Wes Hamilton

No. 61
- Position: Offensive guard

Personal information
- Born: April 24, 1953 (age 73) Texas City, Texas, U.S.
- Listed height: 6 ft 3 in (1.91 m)
- Listed weight: 261 lb (118 kg)

Career information
- High school: Homewood-Flossmoor (Flossmoor, Illinois)
- College: Tulsa
- NFL draft: 1976: 3rd round, 85th overall pick

Career history
- Minnesota Vikings (1976–1985);

Career NFL statistics
- Games played: 116
- Games started: 92
- Fumble recoveries: 1
- Stats at Pro Football Reference

= Wes Hamilton =

American football player (born 1953)

Wes Hamilton (born April 24, 1953) is an American former professional football player who was an offensive lineman for the Minnesota Vikings if the National Football League (NFL). He was selected by the Vikings in the third round of the 1976 NFL draft. He played college football for the Tulsa Golden Hurricane.

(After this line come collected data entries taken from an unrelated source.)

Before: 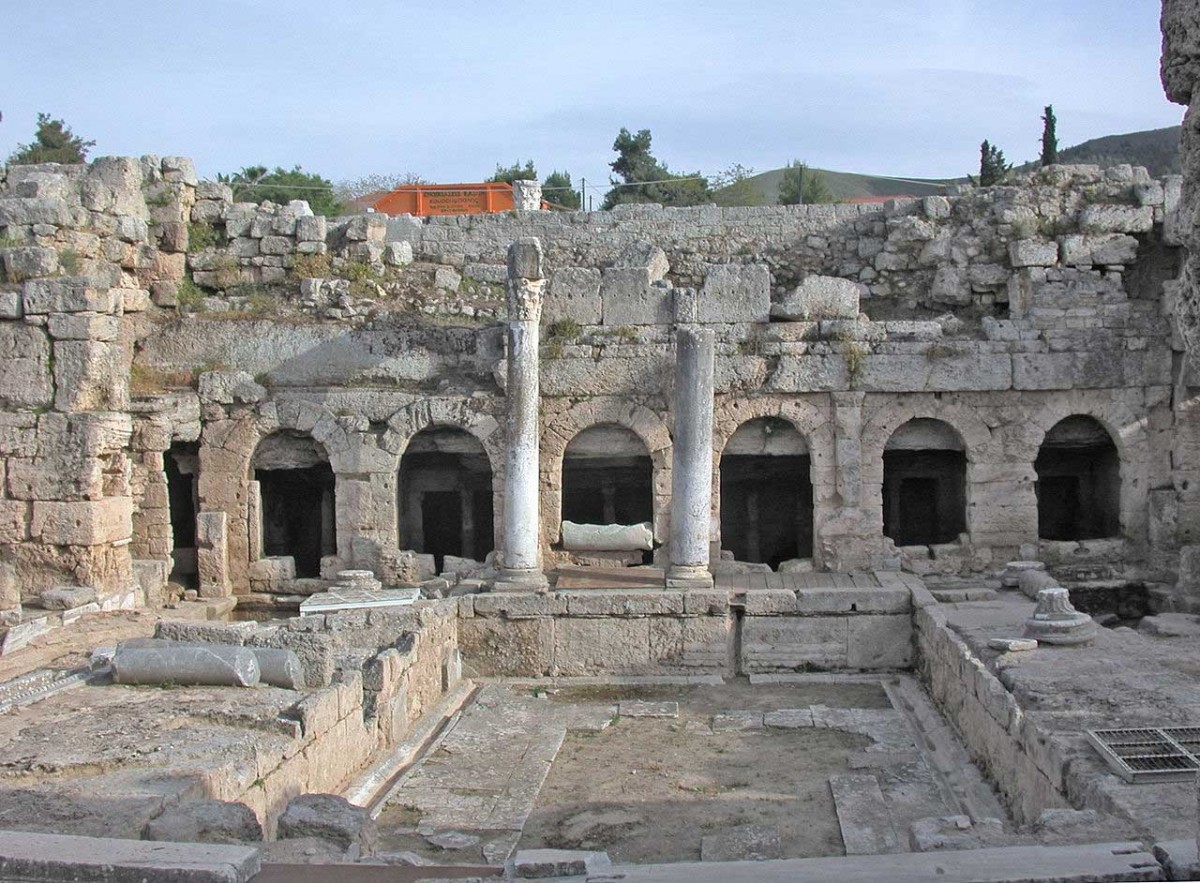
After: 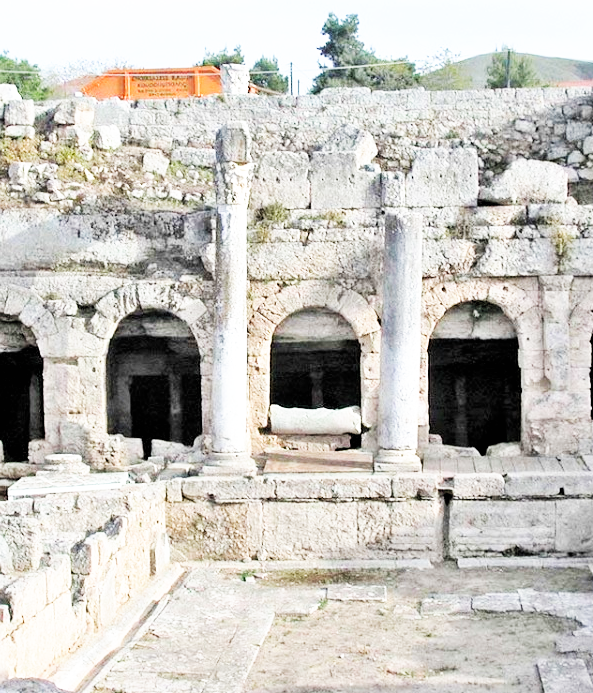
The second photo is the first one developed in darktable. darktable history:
rgb levels: levels [[0.01, 0.419, 0.839], [0, 0.5, 1], [0, 0.5, 1]]
base curve: curves: ch0 [(0, 0) (0.007, 0.004) (0.027, 0.03) (0.046, 0.07) (0.207, 0.54) (0.442, 0.872) (0.673, 0.972) (1, 1)], preserve colors none
crop and rotate: angle 0.02°, left 24.353%, top 13.219%, right 26.156%, bottom 8.224%
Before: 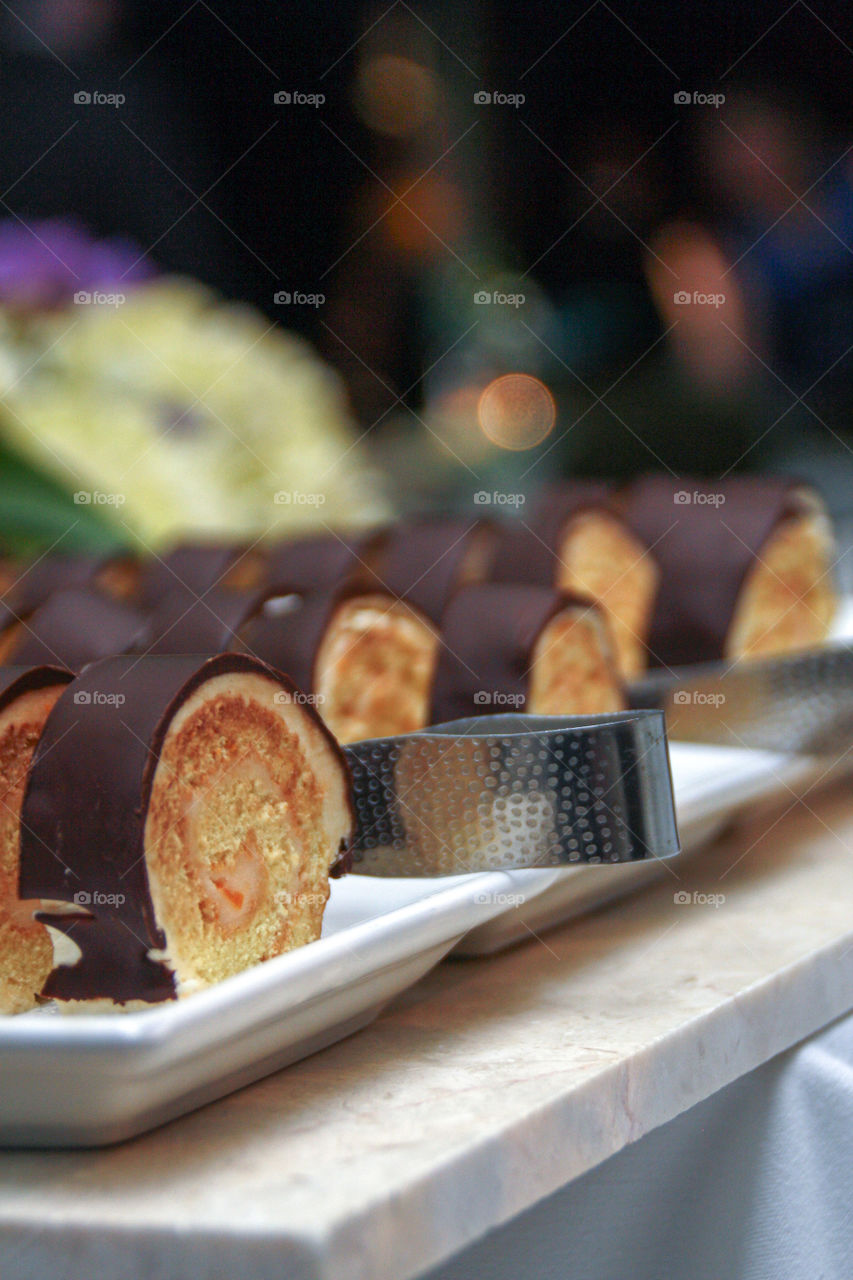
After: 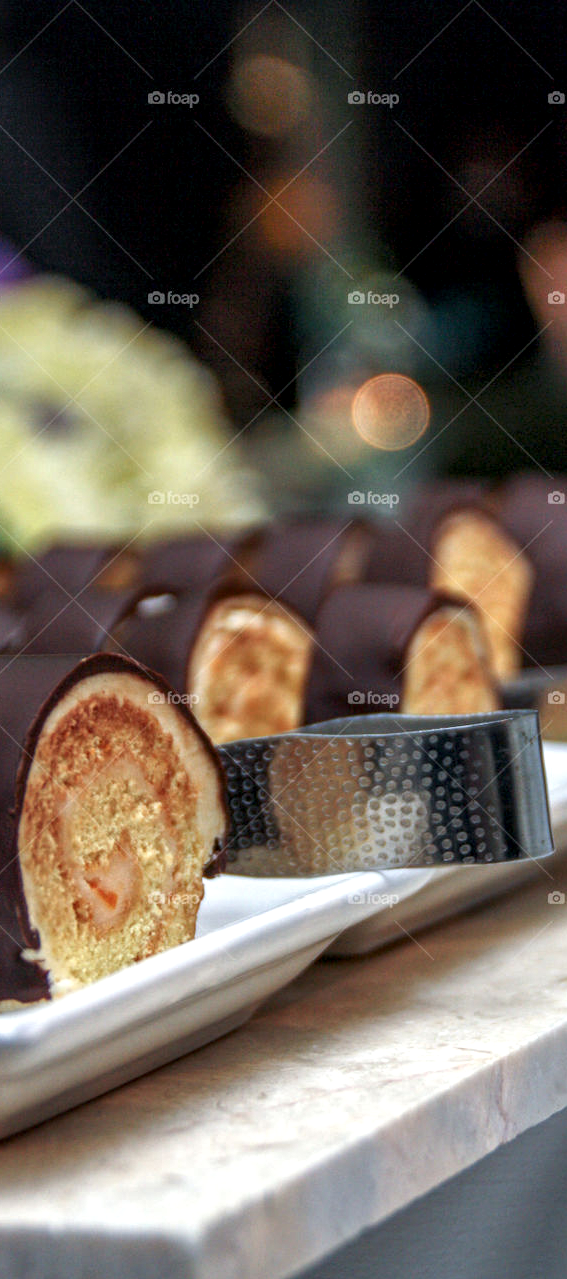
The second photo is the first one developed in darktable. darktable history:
crop and rotate: left 14.981%, right 18.46%
local contrast: highlights 28%, detail 150%
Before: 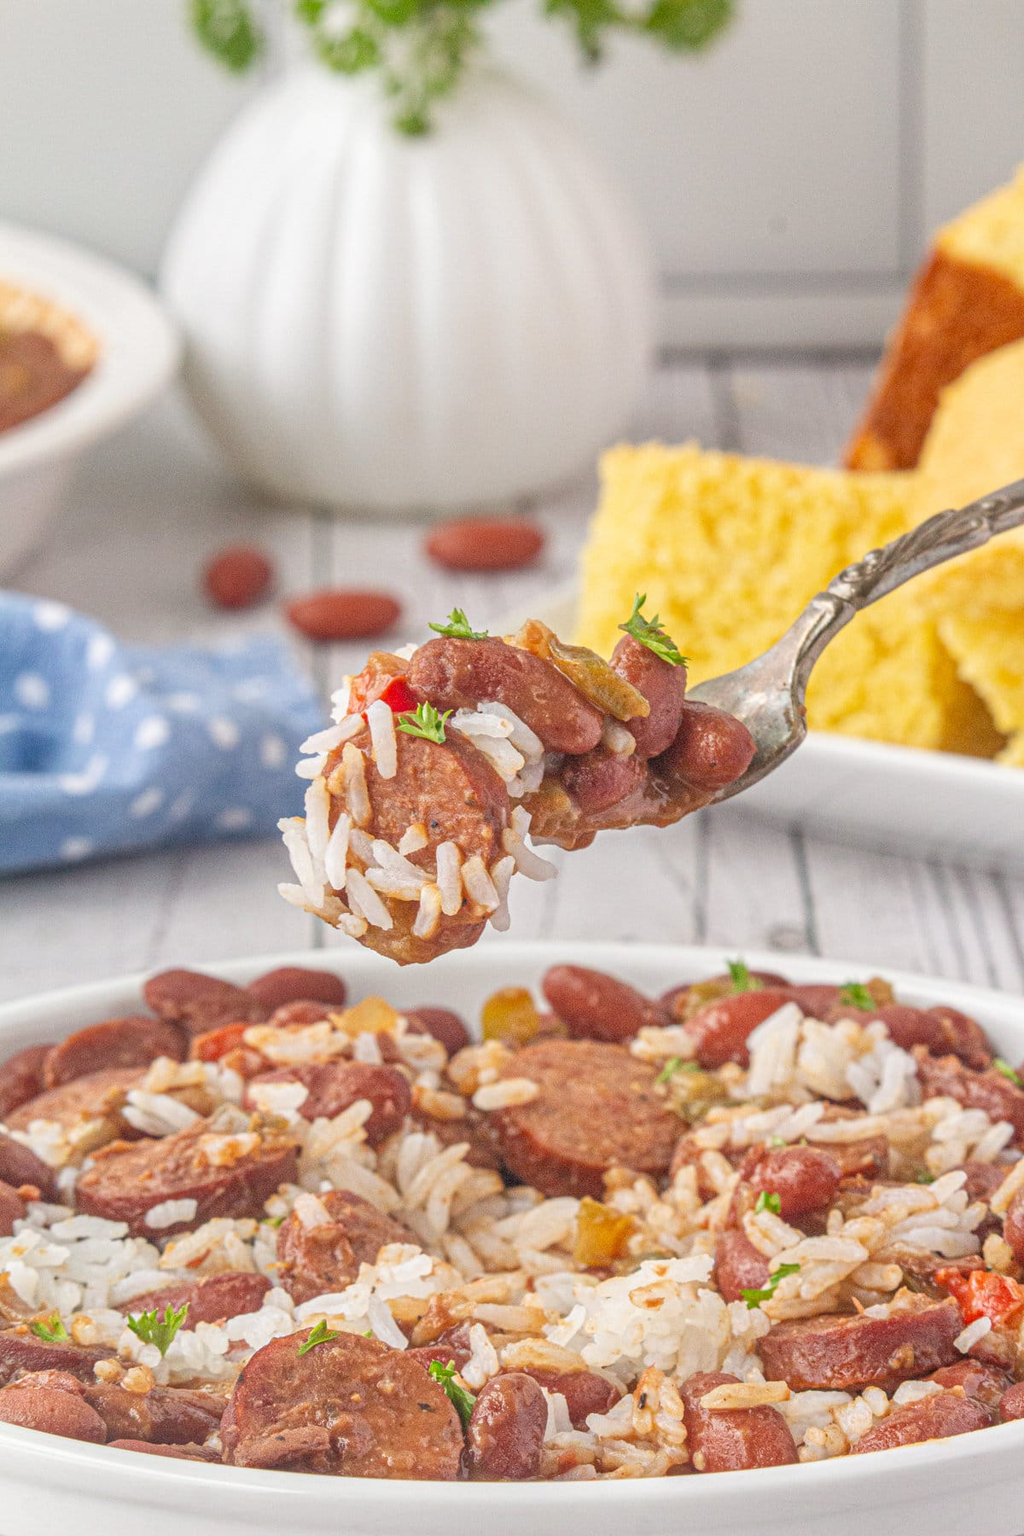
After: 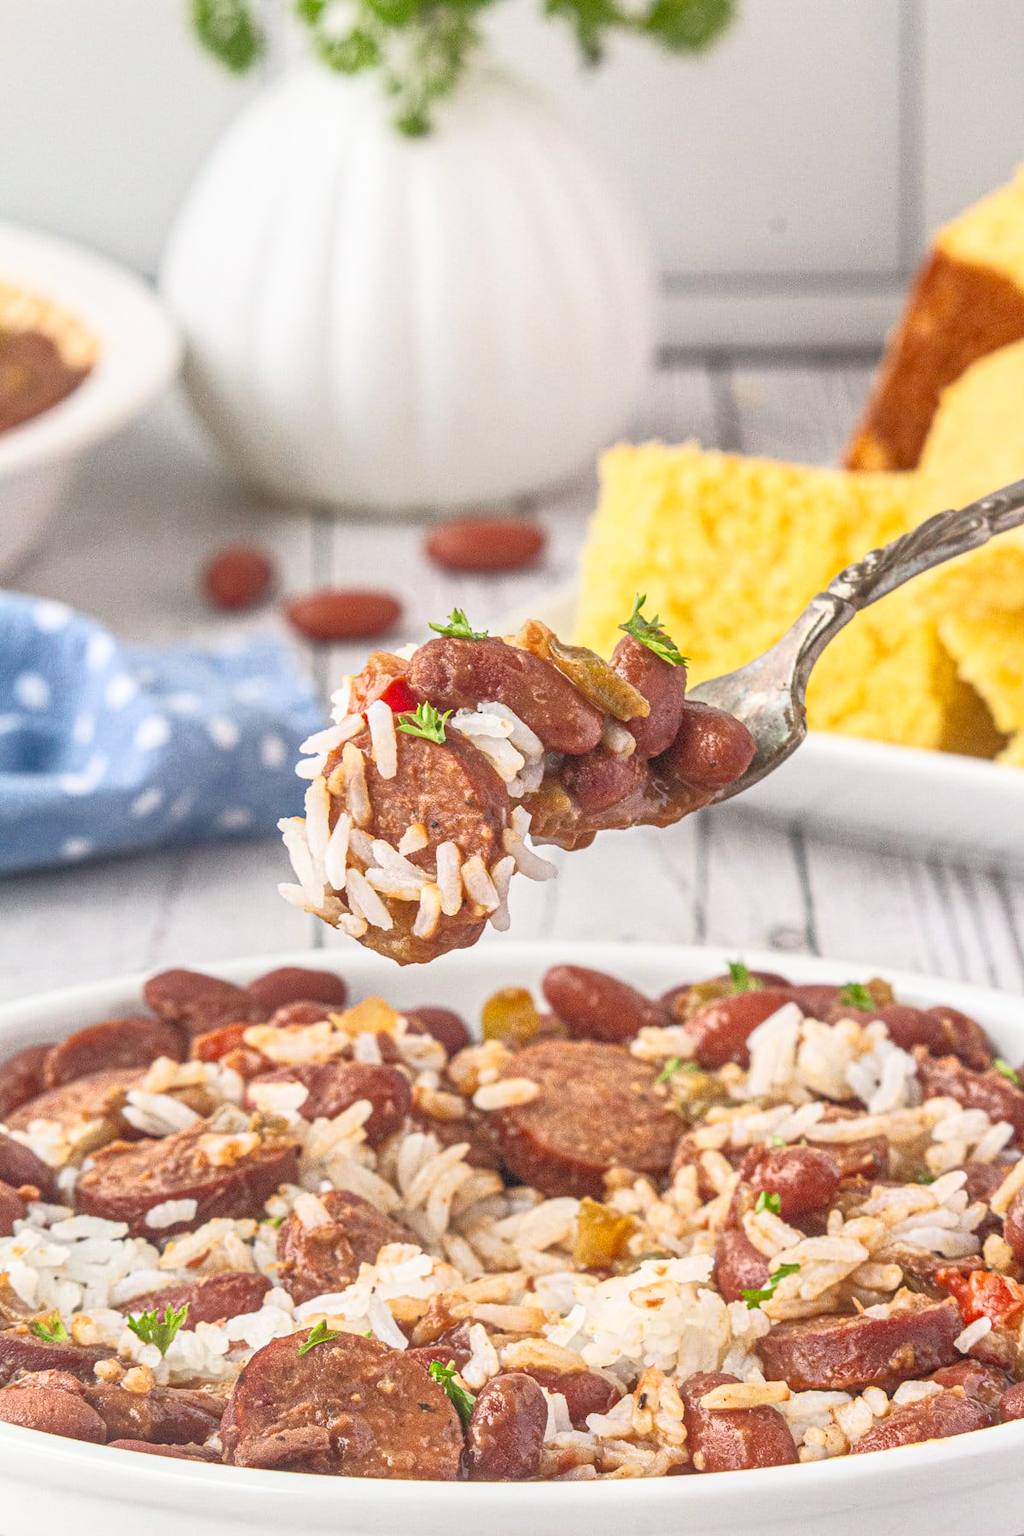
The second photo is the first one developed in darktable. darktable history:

One of Hamilton's sons, Ben, was an offensive lineman who played for the Denver Broncos and Seattle Seahawks.
His life after football includes his successful career as a small business owner of an Allegra Marketing, Print & Mail franchise in the Minneapolis suburbs. He resides nearby with his college sweetheart, Linda. He is active in his church and is involved with charitable work.